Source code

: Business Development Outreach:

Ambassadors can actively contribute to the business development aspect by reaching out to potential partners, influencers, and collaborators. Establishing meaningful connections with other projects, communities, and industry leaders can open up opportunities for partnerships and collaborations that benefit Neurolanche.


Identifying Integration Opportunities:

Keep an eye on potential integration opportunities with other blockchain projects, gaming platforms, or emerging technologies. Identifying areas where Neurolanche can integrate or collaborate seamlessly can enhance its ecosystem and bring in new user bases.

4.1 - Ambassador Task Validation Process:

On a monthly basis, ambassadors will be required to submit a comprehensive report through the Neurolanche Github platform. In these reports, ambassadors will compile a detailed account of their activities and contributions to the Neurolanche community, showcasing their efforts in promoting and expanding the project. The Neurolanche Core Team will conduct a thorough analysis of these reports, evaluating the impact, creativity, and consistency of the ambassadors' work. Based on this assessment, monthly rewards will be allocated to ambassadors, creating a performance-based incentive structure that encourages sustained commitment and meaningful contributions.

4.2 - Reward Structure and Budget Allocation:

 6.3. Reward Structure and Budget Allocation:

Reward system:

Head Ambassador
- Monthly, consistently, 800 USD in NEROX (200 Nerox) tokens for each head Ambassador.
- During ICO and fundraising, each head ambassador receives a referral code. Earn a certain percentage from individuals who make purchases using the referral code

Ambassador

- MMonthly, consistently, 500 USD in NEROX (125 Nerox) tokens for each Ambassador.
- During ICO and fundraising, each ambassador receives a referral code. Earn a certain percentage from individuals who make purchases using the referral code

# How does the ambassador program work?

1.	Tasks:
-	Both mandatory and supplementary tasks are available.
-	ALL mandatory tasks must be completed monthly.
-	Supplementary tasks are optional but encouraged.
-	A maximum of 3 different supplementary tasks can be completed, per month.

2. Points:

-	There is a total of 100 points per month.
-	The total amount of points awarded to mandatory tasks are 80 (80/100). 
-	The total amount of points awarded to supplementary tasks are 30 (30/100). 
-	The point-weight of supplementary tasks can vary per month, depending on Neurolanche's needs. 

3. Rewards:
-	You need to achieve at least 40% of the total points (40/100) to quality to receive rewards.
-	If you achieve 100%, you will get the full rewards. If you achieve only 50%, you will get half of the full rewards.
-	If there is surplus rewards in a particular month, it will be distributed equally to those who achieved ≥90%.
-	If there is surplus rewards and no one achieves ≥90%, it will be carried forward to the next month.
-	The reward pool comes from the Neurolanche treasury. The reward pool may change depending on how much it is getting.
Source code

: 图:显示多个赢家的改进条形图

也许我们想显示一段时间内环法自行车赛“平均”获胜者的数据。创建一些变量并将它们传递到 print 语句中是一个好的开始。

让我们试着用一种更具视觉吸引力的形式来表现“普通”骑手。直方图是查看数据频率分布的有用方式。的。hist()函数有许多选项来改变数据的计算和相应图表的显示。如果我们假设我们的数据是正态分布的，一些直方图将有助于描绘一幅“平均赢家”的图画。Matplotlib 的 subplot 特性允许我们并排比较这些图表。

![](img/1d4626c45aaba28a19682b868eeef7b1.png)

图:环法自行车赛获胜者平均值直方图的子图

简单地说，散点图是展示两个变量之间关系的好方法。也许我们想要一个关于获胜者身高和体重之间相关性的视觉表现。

━━━━━━━━━━━━━━━━━━━━━━━━━━━━━━

WORK ITEM
Copy out the material word for word, from its very first line down to and including the line that contains "4.1 - Ambassador".

RESPONSE
Source code

: Business Development Outreach:

Ambassadors can actively contribute to the business development aspect by reaching out to potential partners, influencers, and collaborators. Establishing meaningful connections with other projects, communities, and industry leaders can open up opportunities for partnerships and collaborations that benefit Neurolanche.


Identifying Integration Opportunities:

Keep an eye on potential integration opportunities with other blockchain projects, gaming platforms, or emerging technologies. Identifying areas where Neurolanche can integrate or collaborate seamlessly can enhance its ecosystem and bring in new user bases.

4.1 - Ambassador Task Validation Process:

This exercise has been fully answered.